טכניון מכון טכנולוגי לישראל
הטכניון מכון טכנולוגי לישראל - בית הספר ללימודי מוסמכים  
M.Sc Thesis
M.Sc StudentOliker Nurit
SubjectMultivariate Data Analysis for Contamination Event Detection
in Water Distribution Systems
DepartmentDepartment of Civil and Environmental Engineering
Supervisor Professor Avi Ostfeld
Full Thesis textFull thesis text - English Version


Abstract

The presented study features the development of two event detection models providing a decision support system alerting for contamination events in water distribution systems. The models utilize on-line measurements of general water quality parameters (e.g. pH, turbidity, conductivity, etc.) already being measured in water networks, for the aim of event detection.

Both models applied multivariate analysis of the measurements data, examines the data relatively to the multivariate system, explores the relations between water quality parameters and detects changes in their mutual patterns. The first model is a weighted support vector machine (SVM), a supervised classifier, which includes an autonomic calibration of its parameter. The second is an un-supervised minimum volume ellipsoid (MVE).

The models include a preliminary step of data cleaning, removing noise measurements and errors out of the data, and two major modular elements: a classifier for the detection of outlier measurements and a following sequence analysis for the classification of events. Both models are updated continuously and exploit a constantly growing data base.
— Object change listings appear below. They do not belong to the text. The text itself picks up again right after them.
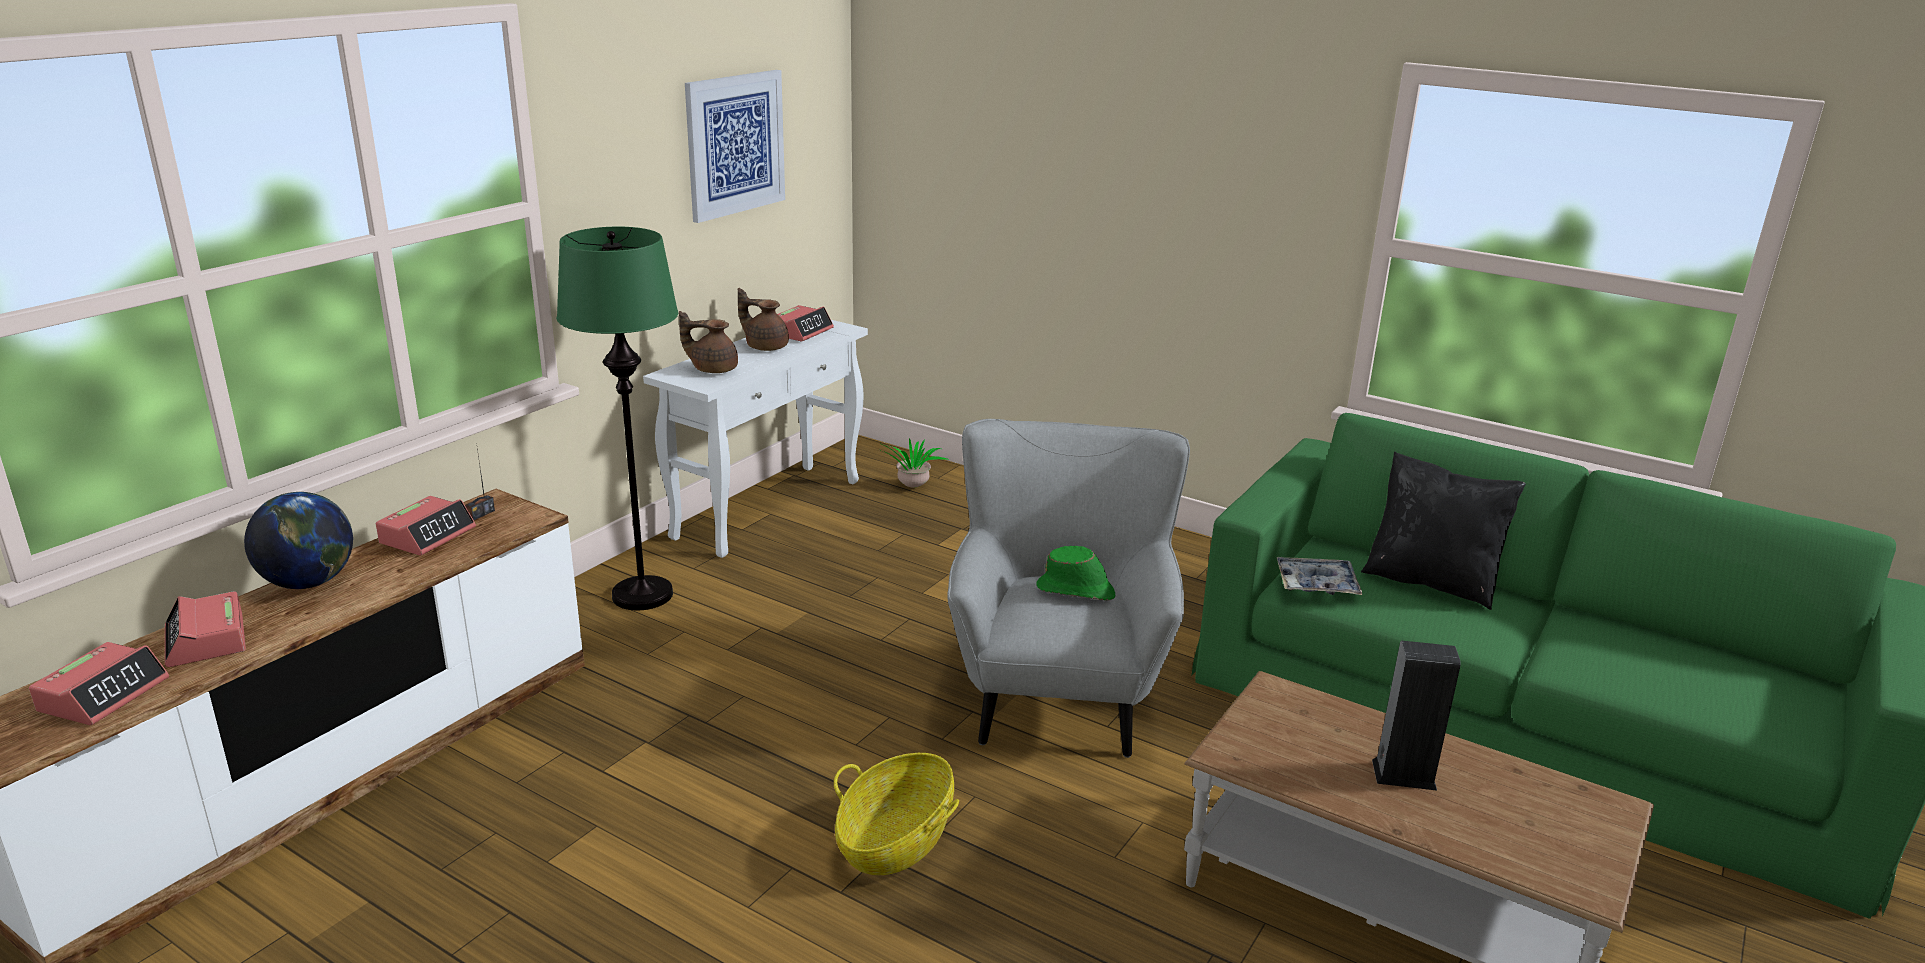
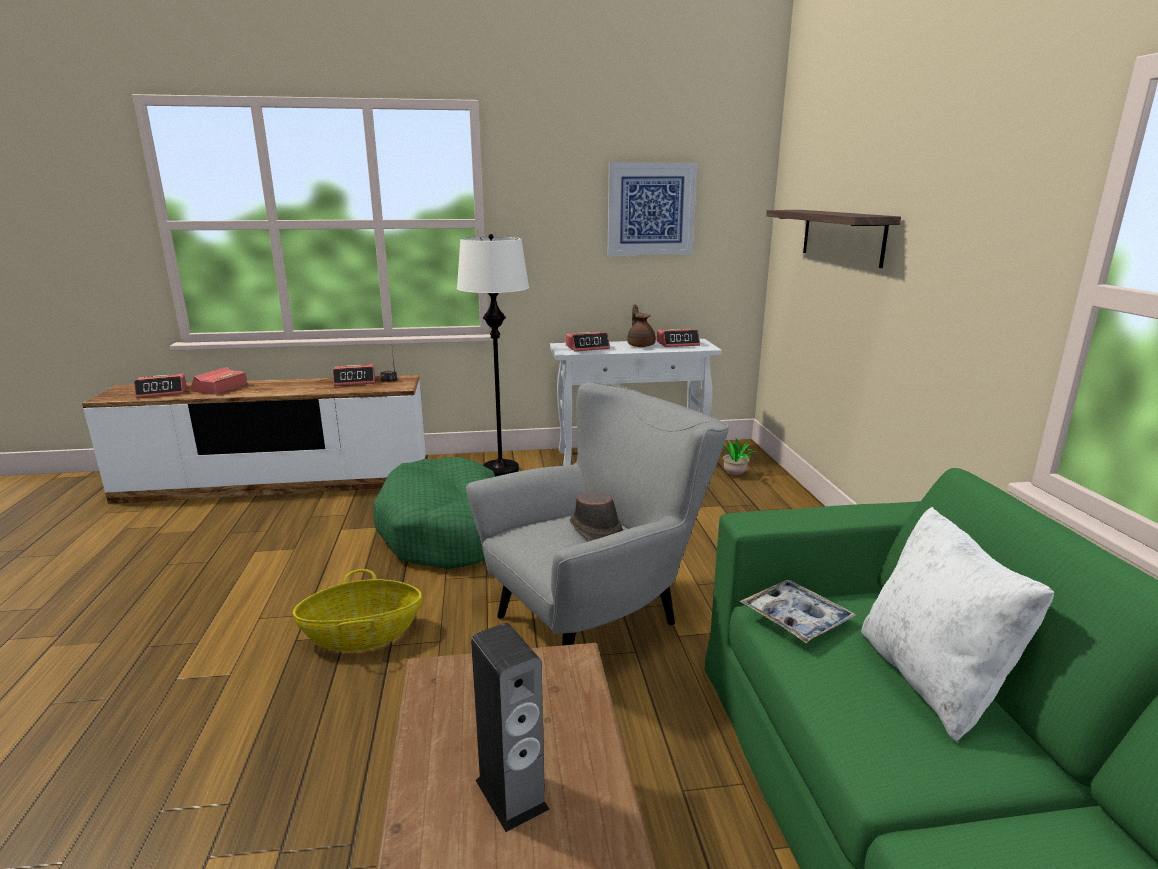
camera: 50 degrees right, 5 degrees down
globe [244,492,353,589] -> none
green floor lamp [556,227,678,610] -> white floor lamp [457,234,529,477]
brown teapot [679,311,738,373] -> alarm clock [566,332,610,351]
green hat [1037,546,1115,601] -> brown hat [570,492,623,541]
black pillow [1361,452,1526,610] -> white pillow [861,507,1054,743]
none -> green dog bed [373,457,495,569]
none -> shelf [766,210,901,268]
The classic SVM was extracted to a weighted model attributes different weight to each measurement vector when constructing the classifier. The weights of the SVM model accomplish two goals: blurring the difference between the two classes’ data sets sizes (as there are much more normal/regular than event time measurements), and adhering the time factor attribute by a time decay coefficient, ascribing higher importance to recent observations when classifying a time step measurement. All model parameters were determined by data driven optimization so the calibration of the model is completely autonomic.

The MVE model applied an un-supervised classification method, eliminates the need for known data set (i.e. event examples) for the classifier construction. In the absent of satisfying knowledge regarding the influence of contamination event on the measured parameters, eliminating the use of any assumption on the event expression contributes to the model reliability and generality.

The study innovations in the field of contamination event detection models included mainly the multivariate data analysis, the application of a weighted SVM and a MVE models, and the use of un-supervised classification model reducing the use of unfounded simulated events.

The models were trained and tested on a real water utility data, showing convincing results compared to previous studies. On the whole, the MVE model showed superiority in all aspects feature better detection ability and higher classification accuracy.